Your assignment | Reproduce exactly, from the data that follows, the line with "left front paw: (660, 419)", the line with "right shoulder: (874, 516)", and every line that lies between them.

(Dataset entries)

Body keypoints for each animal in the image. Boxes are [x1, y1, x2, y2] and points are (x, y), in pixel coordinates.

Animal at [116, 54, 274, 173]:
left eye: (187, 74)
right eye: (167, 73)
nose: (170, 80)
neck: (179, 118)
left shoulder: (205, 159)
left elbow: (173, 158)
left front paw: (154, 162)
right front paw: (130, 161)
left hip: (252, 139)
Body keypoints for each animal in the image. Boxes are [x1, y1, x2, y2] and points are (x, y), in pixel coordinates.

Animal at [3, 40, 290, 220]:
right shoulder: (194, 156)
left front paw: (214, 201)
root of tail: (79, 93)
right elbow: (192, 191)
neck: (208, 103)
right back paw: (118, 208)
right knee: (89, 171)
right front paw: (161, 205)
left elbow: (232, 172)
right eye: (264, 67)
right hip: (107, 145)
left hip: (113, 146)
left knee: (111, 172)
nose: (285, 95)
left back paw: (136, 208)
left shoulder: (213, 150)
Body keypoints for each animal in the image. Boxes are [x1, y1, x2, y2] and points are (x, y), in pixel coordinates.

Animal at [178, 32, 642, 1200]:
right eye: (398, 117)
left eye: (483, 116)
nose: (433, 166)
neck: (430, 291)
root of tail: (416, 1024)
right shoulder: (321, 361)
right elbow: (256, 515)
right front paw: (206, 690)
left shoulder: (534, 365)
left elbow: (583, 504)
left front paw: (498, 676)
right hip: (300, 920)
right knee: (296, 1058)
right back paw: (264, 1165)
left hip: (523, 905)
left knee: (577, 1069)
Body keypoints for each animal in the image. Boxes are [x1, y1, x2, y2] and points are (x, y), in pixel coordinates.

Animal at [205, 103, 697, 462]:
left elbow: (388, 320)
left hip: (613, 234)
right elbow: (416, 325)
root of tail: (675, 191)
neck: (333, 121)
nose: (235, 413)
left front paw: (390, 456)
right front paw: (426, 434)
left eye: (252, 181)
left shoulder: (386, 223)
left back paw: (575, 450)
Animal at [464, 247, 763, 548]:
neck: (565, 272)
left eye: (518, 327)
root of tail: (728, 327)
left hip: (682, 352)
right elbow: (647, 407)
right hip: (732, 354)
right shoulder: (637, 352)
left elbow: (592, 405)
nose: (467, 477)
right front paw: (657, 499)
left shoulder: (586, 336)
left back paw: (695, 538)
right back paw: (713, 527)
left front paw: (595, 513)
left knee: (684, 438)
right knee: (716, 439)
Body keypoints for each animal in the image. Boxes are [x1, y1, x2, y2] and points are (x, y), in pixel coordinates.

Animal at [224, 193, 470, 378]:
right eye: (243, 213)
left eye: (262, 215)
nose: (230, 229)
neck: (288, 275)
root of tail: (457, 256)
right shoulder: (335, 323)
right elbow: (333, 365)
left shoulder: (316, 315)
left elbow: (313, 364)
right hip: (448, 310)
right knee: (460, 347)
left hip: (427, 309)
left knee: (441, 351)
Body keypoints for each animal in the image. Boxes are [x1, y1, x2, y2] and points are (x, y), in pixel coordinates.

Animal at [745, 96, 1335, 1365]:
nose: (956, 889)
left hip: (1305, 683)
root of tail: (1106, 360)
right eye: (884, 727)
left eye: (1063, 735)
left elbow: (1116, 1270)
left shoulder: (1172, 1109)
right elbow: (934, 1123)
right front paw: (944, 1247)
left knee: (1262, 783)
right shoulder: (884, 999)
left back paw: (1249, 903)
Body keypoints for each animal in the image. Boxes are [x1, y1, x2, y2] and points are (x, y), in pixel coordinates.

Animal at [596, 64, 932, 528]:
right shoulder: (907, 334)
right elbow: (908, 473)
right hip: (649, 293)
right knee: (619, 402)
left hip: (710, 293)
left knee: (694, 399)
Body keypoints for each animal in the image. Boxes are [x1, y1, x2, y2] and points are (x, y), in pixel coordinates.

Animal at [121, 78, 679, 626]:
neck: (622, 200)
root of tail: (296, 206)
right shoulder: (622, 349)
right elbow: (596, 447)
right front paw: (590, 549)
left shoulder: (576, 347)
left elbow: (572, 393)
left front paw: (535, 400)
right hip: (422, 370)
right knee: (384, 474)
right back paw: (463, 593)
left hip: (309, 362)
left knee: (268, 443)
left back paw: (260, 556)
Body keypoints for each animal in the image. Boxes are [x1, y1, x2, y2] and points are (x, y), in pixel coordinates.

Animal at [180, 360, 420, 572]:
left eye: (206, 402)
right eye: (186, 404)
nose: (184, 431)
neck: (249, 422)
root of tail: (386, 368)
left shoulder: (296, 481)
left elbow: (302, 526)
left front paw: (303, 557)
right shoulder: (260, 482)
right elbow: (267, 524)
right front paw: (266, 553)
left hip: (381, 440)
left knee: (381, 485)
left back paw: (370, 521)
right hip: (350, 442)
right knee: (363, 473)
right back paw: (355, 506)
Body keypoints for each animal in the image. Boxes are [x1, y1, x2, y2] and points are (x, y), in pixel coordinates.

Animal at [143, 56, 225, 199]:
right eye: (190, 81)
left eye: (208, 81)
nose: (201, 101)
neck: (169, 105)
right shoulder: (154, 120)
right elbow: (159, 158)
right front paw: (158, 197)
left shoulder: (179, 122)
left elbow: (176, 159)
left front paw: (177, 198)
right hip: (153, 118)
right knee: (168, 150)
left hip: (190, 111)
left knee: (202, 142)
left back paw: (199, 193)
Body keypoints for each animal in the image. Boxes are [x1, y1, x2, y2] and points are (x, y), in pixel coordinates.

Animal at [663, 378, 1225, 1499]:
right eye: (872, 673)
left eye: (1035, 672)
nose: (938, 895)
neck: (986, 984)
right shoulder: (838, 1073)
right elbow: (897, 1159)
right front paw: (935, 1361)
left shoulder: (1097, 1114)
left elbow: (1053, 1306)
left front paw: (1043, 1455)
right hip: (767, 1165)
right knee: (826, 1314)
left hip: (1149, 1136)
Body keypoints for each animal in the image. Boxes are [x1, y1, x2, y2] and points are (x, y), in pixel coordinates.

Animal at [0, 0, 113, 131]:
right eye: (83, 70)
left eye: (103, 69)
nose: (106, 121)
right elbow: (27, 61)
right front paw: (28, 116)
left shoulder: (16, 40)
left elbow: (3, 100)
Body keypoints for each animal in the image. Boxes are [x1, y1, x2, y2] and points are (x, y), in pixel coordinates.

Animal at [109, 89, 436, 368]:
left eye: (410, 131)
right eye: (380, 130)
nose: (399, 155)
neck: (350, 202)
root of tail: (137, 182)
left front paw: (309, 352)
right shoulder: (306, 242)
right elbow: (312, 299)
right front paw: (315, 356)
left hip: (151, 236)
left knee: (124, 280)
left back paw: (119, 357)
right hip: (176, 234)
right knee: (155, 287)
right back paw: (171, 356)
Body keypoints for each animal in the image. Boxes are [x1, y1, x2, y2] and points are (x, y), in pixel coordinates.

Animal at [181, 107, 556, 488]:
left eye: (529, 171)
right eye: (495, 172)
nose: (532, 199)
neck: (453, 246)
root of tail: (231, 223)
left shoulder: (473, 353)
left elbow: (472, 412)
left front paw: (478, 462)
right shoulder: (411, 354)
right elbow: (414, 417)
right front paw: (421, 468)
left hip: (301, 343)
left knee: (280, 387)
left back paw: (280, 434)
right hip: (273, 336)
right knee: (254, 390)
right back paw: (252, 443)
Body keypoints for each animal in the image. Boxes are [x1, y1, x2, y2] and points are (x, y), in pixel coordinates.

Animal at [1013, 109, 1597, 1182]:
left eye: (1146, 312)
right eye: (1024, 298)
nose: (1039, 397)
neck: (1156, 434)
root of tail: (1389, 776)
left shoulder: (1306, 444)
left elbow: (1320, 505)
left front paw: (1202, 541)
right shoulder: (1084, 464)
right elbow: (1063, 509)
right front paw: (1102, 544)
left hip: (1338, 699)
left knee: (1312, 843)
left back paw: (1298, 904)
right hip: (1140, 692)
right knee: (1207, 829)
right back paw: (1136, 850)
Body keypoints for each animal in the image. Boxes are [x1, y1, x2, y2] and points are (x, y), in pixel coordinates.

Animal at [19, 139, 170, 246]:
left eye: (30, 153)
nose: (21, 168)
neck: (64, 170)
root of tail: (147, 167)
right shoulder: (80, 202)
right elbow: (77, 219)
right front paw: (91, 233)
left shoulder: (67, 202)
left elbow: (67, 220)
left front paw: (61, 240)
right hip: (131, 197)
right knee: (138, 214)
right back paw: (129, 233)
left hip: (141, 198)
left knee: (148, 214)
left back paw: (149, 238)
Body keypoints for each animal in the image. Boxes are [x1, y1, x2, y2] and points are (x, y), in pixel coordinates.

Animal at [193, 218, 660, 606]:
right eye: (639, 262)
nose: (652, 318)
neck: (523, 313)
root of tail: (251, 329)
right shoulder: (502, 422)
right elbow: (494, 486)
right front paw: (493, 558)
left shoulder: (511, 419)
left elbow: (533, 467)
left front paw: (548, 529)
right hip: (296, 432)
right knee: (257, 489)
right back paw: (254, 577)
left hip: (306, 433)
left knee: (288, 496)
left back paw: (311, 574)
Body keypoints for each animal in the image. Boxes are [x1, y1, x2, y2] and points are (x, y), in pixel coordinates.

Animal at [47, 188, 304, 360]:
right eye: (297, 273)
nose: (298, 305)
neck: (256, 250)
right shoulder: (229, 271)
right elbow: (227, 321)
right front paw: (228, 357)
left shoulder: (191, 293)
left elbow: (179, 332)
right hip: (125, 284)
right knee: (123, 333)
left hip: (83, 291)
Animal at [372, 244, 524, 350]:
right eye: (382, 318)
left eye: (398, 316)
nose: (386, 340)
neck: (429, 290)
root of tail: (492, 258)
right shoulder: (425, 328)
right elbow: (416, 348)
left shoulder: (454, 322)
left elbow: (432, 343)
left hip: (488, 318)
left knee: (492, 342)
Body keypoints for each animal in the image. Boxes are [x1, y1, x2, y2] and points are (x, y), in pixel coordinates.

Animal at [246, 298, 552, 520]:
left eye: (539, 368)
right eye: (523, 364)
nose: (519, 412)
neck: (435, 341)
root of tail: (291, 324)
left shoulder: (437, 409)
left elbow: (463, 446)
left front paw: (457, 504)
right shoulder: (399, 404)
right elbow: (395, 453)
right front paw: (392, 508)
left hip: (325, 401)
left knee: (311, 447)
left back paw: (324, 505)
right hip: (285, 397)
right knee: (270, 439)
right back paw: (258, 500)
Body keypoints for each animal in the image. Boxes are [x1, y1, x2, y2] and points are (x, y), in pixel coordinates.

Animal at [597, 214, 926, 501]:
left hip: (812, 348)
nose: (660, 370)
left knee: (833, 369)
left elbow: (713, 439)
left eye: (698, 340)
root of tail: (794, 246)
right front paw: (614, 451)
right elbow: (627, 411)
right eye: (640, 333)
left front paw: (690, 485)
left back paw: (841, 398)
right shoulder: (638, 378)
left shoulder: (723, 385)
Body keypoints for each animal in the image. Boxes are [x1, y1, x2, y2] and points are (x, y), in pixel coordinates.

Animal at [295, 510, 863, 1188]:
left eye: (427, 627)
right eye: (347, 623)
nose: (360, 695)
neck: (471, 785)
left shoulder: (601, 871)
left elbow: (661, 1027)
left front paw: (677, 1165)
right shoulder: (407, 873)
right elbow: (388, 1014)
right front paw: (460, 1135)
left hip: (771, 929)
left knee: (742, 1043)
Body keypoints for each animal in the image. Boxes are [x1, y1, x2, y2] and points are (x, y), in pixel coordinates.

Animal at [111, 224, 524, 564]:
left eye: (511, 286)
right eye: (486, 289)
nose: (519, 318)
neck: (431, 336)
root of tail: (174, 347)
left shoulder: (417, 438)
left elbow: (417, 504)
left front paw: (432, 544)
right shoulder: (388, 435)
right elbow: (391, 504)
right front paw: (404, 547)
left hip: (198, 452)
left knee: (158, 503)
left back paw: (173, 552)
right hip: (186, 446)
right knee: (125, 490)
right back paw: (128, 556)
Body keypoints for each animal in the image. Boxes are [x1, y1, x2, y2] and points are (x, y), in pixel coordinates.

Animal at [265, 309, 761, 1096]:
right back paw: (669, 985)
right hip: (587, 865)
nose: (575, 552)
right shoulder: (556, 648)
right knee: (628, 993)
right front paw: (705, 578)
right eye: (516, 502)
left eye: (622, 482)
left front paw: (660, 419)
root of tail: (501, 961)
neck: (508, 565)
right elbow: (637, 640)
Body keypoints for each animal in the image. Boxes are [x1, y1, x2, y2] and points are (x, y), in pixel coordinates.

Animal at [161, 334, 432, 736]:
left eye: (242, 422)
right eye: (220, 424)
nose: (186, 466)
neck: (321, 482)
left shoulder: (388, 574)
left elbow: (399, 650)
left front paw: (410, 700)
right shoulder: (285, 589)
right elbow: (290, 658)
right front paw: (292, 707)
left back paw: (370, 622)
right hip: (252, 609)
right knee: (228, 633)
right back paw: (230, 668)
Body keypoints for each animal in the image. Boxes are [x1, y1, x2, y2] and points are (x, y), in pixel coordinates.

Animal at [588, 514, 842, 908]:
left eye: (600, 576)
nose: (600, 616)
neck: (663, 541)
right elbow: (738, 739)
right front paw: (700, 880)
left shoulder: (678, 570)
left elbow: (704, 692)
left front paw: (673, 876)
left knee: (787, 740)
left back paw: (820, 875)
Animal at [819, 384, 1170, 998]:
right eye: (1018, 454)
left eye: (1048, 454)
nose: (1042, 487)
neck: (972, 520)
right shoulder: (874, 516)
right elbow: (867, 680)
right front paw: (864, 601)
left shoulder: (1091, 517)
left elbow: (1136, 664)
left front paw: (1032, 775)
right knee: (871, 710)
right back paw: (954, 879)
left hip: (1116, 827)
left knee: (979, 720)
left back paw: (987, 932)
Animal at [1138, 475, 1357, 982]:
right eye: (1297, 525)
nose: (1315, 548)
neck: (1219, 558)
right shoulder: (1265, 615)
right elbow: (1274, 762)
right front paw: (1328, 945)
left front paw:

Response |
left front paw: (660, 419)
root of tail: (501, 961)
neck: (508, 565)
right elbow: (637, 640)
Body keypoints for each animal in the image. Boxes are [x1, y1, x2, y2] and points are (x, y), in pixel coordinates.

Animal at [161, 334, 432, 736]:
left eye: (242, 422)
right eye: (220, 424)
nose: (186, 466)
neck: (321, 482)
left shoulder: (388, 574)
left elbow: (399, 650)
left front paw: (410, 700)
right shoulder: (285, 589)
right elbow: (290, 658)
right front paw: (292, 707)
left back paw: (370, 622)
right hip: (252, 609)
right knee: (228, 633)
right back paw: (230, 668)
Body keypoints for each animal in the image. Boxes are [x1, y1, x2, y2] and points are (x, y), in pixel coordinates.

Animal at [588, 514, 842, 908]:
left eye: (600, 576)
nose: (600, 616)
neck: (663, 541)
right elbow: (738, 739)
right front paw: (700, 880)
left shoulder: (678, 570)
left elbow: (704, 692)
left front paw: (673, 876)
left knee: (787, 740)
left back paw: (820, 875)
Animal at [819, 384, 1170, 998]:
right eye: (1018, 454)
left eye: (1048, 454)
nose: (1042, 487)
neck: (972, 520)
right shoulder: (874, 516)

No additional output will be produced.